Clock Without Hands Background

Clock Without Hands was published in 1961. Publication came about only as a result of the commitment by Carson McCullers to get her manuscript completed for submission. That commitment was in the form of typing most of the manuscript with just one hand as a result of paralysis inflicted by a series of strokes.

Clock Without Hands would be the final novel McCullers published before her death in 1967. The lack of both critical and commercial success of the novel is generally viewed—along with a premature closing of her play The Square Root of Wonderful a few years earlier for the same lack of interest—as the catalyst behind her continually failing health.
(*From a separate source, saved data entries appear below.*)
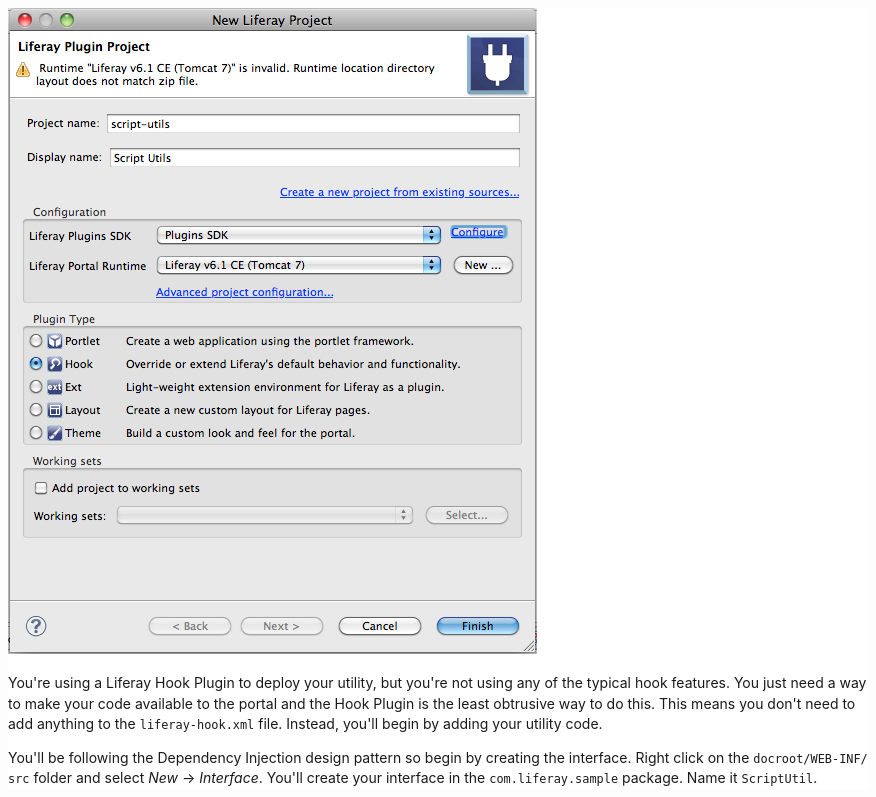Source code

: ![Figure 18.1: Creating a new utilities project is easy if you use Liferay IDE or Liferay Developer Studio.](../../images/13-new-liferay-project.png)

You're using a Liferay Hook Plugin to deploy your utility, but you're not using any of the typical hook features. You just need a way to make your code available to the portal and the Hook Plugin is the least obtrusive way to do this. This means you don't need to add anything to the `liferay-hook.xml` file. Instead, you'll begin by adding your utility code. 

You'll be following the Dependency Injection design pattern so begin by creating the interface. Right click on the `docroot/WEB-INF/src` folder and select *New* &rarr; *Interface*. You'll create your interface in the `com.liferay.sample` package. Name it `ScriptUtil`. 
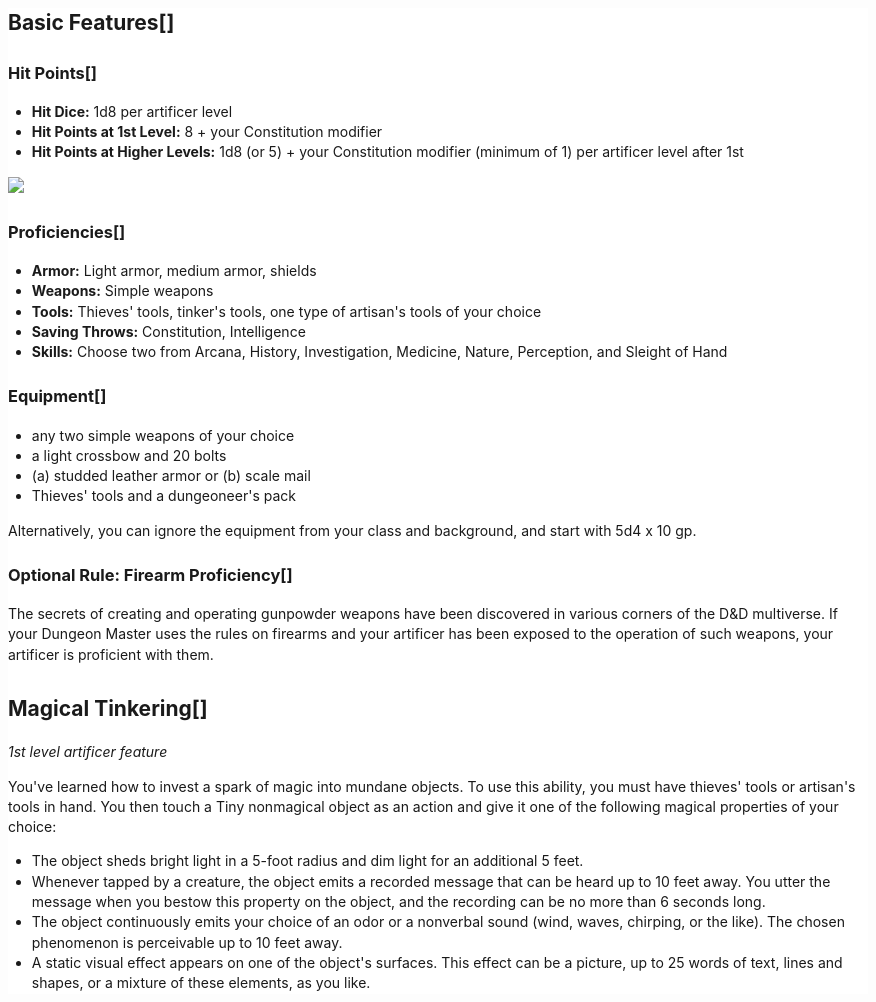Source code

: ## Basic Features[]

### Hit Points[]

* **Hit Dice:** 1d8 per artificer level
* **Hit Points at 1st Level:** 8 + your Constitution modifier
* **Hit Points at Higher Levels:** 1d8 (or 5) + your Constitution modifier (minimum of 1) per artificer level after 1st

![](https://static.wikia.nocookie.net/dnd-5e/images/9/98/Artificer.png/revision/latest/scale-to-width-down/301?cb=20221129092505)

### Proficiencies[]

* **Armor:** Light armor, medium armor, shields
* **Weapons:** Simple weapons
* **Tools:** Thieves' tools, tinker's tools, one type of artisan's tools of your choice
* **Saving Throws:** Constitution, Intelligence
* **Skills:** Choose two from Arcana, History, Investigation, Medicine, Nature, Perception, and Sleight of Hand

### Equipment[]

* any two simple weapons of your choice
* a light crossbow and 20 bolts
* (a) studded leather armor or (b) scale mail
* Thieves' tools and a dungeoneer's pack

Alternatively, you can ignore the equipment from your class and background, and start with 5d4 x 10 gp.

### Optional Rule: Firearm Proficiency[]

The secrets of creating and operating gunpowder weapons have been discovered in various corners of the D&D multiverse. If your Dungeon Master uses the rules on firearms and your artificer has been exposed to the operation of such weapons, your artificer is proficient with them.

## Magical Tinkering[]

*1st level artificer feature*

You've learned how to invest a spark of magic into mundane objects. To use this ability, you must have thieves' tools or artisan's tools in hand. You then touch a Tiny nonmagical object as an action and give it one of the following magical properties of your choice:

* The object sheds bright light in a 5-foot radius and dim light for an additional 5 feet.
* Whenever tapped by a creature, the object emits a recorded message that can be heard up to 10 feet away. You utter the message when you bestow this property on the object, and the recording can be no more than 6 seconds long.
* The object continuously emits your choice of an odor or a nonverbal sound (wind, waves, chirping, or the like). The chosen phenomenon is perceivable up to 10 feet away.
* A static visual effect appears on one of the object's surfaces. This effect can be a picture, up to 25 words of text, lines and shapes, or a mixture of these elements, as you like.
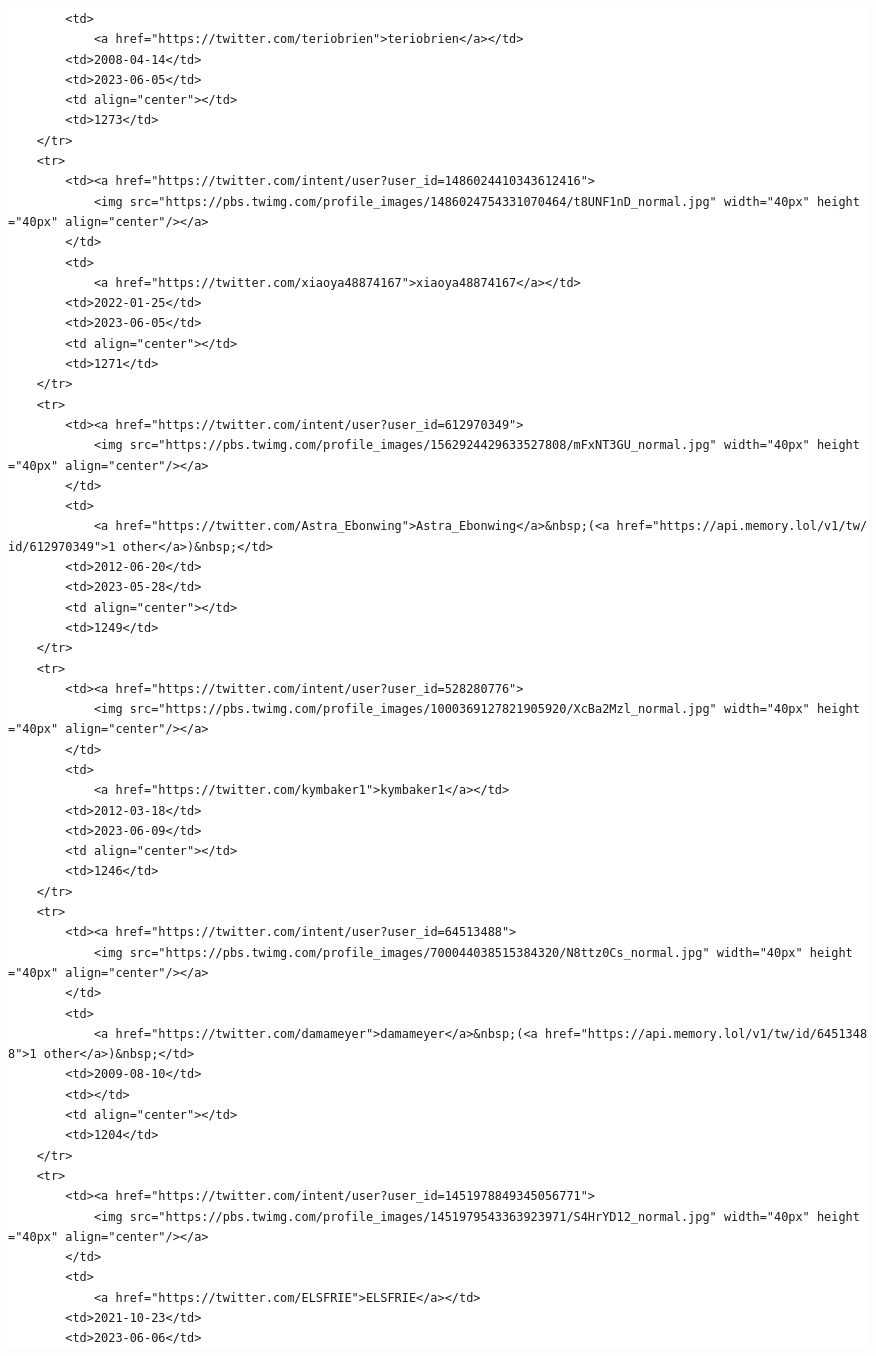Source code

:             <td>
                <a href="https://twitter.com/teriobrien">teriobrien</a></td>
            <td>2008-04-14</td>
            <td>2023-06-05</td>
            <td align="center"></td>
            <td>1273</td>
        </tr>
        <tr>
            <td><a href="https://twitter.com/intent/user?user_id=1486024410343612416">
                <img src="https://pbs.twimg.com/profile_images/1486024754331070464/t8UNF1nD_normal.jpg" width="40px" height="40px" align="center"/></a>
            </td>
            <td>
                <a href="https://twitter.com/xiaoya48874167">xiaoya48874167</a></td>
            <td>2022-01-25</td>
            <td>2023-06-05</td>
            <td align="center"></td>
            <td>1271</td>
        </tr>
        <tr>
            <td><a href="https://twitter.com/intent/user?user_id=612970349">
                <img src="https://pbs.twimg.com/profile_images/1562924429633527808/mFxNT3GU_normal.jpg" width="40px" height="40px" align="center"/></a>
            </td>
            <td>
                <a href="https://twitter.com/Astra_Ebonwing">Astra_Ebonwing</a>&nbsp;(<a href="https://api.memory.lol/v1/tw/id/612970349">1 other</a>)&nbsp;</td>
            <td>2012-06-20</td>
            <td>2023-05-28</td>
            <td align="center"></td>
            <td>1249</td>
        </tr>
        <tr>
            <td><a href="https://twitter.com/intent/user?user_id=528280776">
                <img src="https://pbs.twimg.com/profile_images/1000369127821905920/XcBa2Mzl_normal.jpg" width="40px" height="40px" align="center"/></a>
            </td>
            <td>
                <a href="https://twitter.com/kymbaker1">kymbaker1</a></td>
            <td>2012-03-18</td>
            <td>2023-06-09</td>
            <td align="center"></td>
            <td>1246</td>
        </tr>
        <tr>
            <td><a href="https://twitter.com/intent/user?user_id=64513488">
                <img src="https://pbs.twimg.com/profile_images/700044038515384320/N8ttz0Cs_normal.jpg" width="40px" height="40px" align="center"/></a>
            </td>
            <td>
                <a href="https://twitter.com/damameyer">damameyer</a>&nbsp;(<a href="https://api.memory.lol/v1/tw/id/64513488">1 other</a>)&nbsp;</td>
            <td>2009-08-10</td>
            <td></td>
            <td align="center"></td>
            <td>1204</td>
        </tr>
        <tr>
            <td><a href="https://twitter.com/intent/user?user_id=1451978849345056771">
                <img src="https://pbs.twimg.com/profile_images/1451979543363923971/S4HrYD12_normal.jpg" width="40px" height="40px" align="center"/></a>
            </td>
            <td>
                <a href="https://twitter.com/ELSFRIE">ELSFRIE</a></td>
            <td>2021-10-23</td>
            <td>2023-06-06</td>
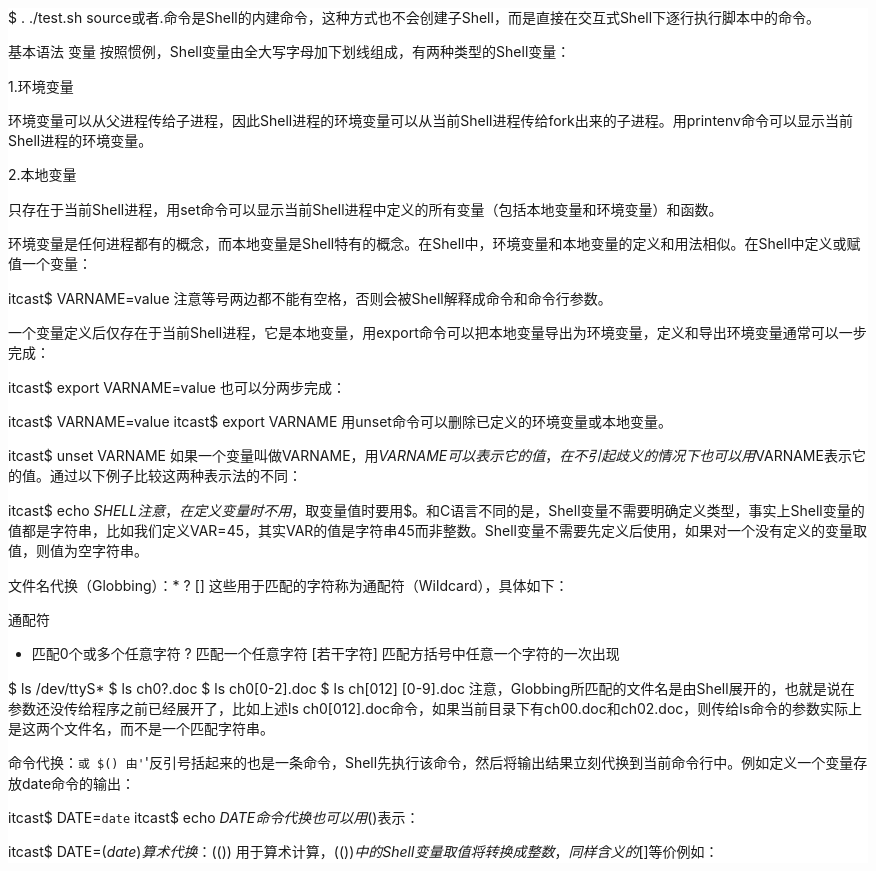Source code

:$ . ./test.sh
source或者.命令是Shell的内建命令，这种方式也不会创建子Shell，而是直接在交互式Shell下逐行执行脚本中的命令。

基本语法
变量
按照惯例，Shell变量由全大写字母加下划线组成，有两种类型的Shell变量：

1.环境变量

环境变量可以从父进程传给子进程，因此Shell进程的环境变量可以从当前Shell进程传给fork出来的子进程。用printenv命令可以显示当前Shell进程的环境变量。

2.本地变量

只存在于当前Shell进程，用set命令可以显示当前Shell进程中定义的所有变量（包括本地变量和环境变量）和函数。

环境变量是任何进程都有的概念，而本地变量是Shell特有的概念。在Shell中，环境变量和本地变量的定义和用法相似。在Shell中定义或赋值一个变量：

itcast$ VARNAME=value
注意等号两边都不能有空格，否则会被Shell解释成命令和命令行参数。

一个变量定义后仅存在于当前Shell进程，它是本地变量，用export命令可以把本地变量导出为环境变量，定义和导出环境变量通常可以一步完成：

itcast$ export VARNAME=value
也可以分两步完成：

itcast$ VARNAME=value
itcast$ export VARNAME
用unset命令可以删除已定义的环境变量或本地变量。

itcast$ unset VARNAME
如果一个变量叫做VARNAME，用${VARNAME}可以表示它的值，在不引起歧义的情况下也可以用$VARNAME表示它的值。通过以下例子比较这两种表示法的不同：

itcast$ echo $SHELL
注意，在定义变量时不用$，取变量值时要用$。和C语言不同的是，Shell变量不需要明确定义类型，事实上Shell变量的值都是字符串，比如我们定义VAR=45，其实VAR的值是字符串45而非整数。Shell变量不需要先定义后使用，如果对一个没有定义的变量取值，则值为空字符串。

文件名代换（Globbing）：* ? []
这些用于匹配的字符称为通配符（Wildcard），具体如下：

通配符

*   匹配0个或多个任意字符
?   匹配一个任意字符
[若干字符]  匹配方括号中任意一个字符的一次出现

$ ls /dev/ttyS*
$ ls ch0?.doc
$ ls ch0[0-2].doc
$ ls ch[012]   [0-9].doc
注意，Globbing所匹配的文件名是由Shell展开的，也就是说在参数还没传给程序之前已经展开了，比如上述ls ch0[012].doc命令，如果当前目录下有ch00.doc和ch02.doc，则传给ls命令的参数实际上是这两个文件名，而不是一个匹配字符串。

命令代换：`或 $()
由'`'反引号括起来的也是一条命令，Shell先执行该命令，然后将输出结果立刻代换到当前命令行中。例如定义一个变量存放date命令的输出：

itcast$ DATE=`date`
itcast$ echo $DATE
命令代换也可以用$()表示：

itcast$ DATE=$(date)
算术代换：$(())
用于算术计算，$(())中的Shell变量取值将转换成整数，同样含义的$[]等价例如：
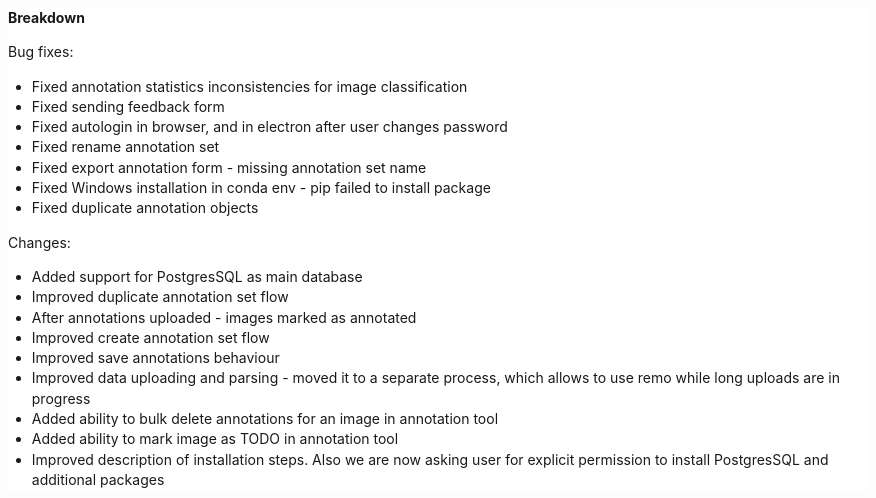**Breakdown**

Bug fixes:

* Fixed annotation statistics inconsistencies for image classification
* Fixed sending feedback form
* Fixed autologin in browser, and in electron after user changes password
* Fixed rename annotation set
* Fixed export annotation form - missing annotation set name
* Fixed Windows installation in conda env - pip failed to install package
* Fixed duplicate annotation objects

Changes:

* Added support for PostgresSQL as main database
* Improved duplicate annotation set flow
* After annotations uploaded - images marked as annotated
* Improved create annotation set flow
* Improved save annotations behaviour
* Improved data uploading and parsing - moved it to a separate process, which allows to use remo while long uploads are in progress
* Added ability to bulk delete annotations for an image in annotation tool
* Added ability to mark image as TODO in annotation tool
* Improved description of installation steps. Also we are now asking user for explicit permission to install PostgresSQL and additional packages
This theory is only reinforced by the knowledge that McCullers had started writing the novel a full decade before publication. During that period she also completed other projects while dealing with personal emotional issues and increasingly difficult physical complications. The mere completion of Clock Without Hands can be viewed on one level as one of the great literary accomplishments of the century. One might also suggest that it would simply have been too much to expect universal acclaim for a novel forcing readers to deal head-on in the early 1960s with issues like institutional segregation, a Southern longing for Confederate traditions and interracial homosexuality.

The true legacy of Clock Without Hands remains to be registered on the historical timeline of American literature. While the text was overlooked and under-analyzed by midcentury critics too eager to judge it only through comparison to her previous works, later generations have been obstructed from rediscovery by virtue of the book being out of print and not easily available.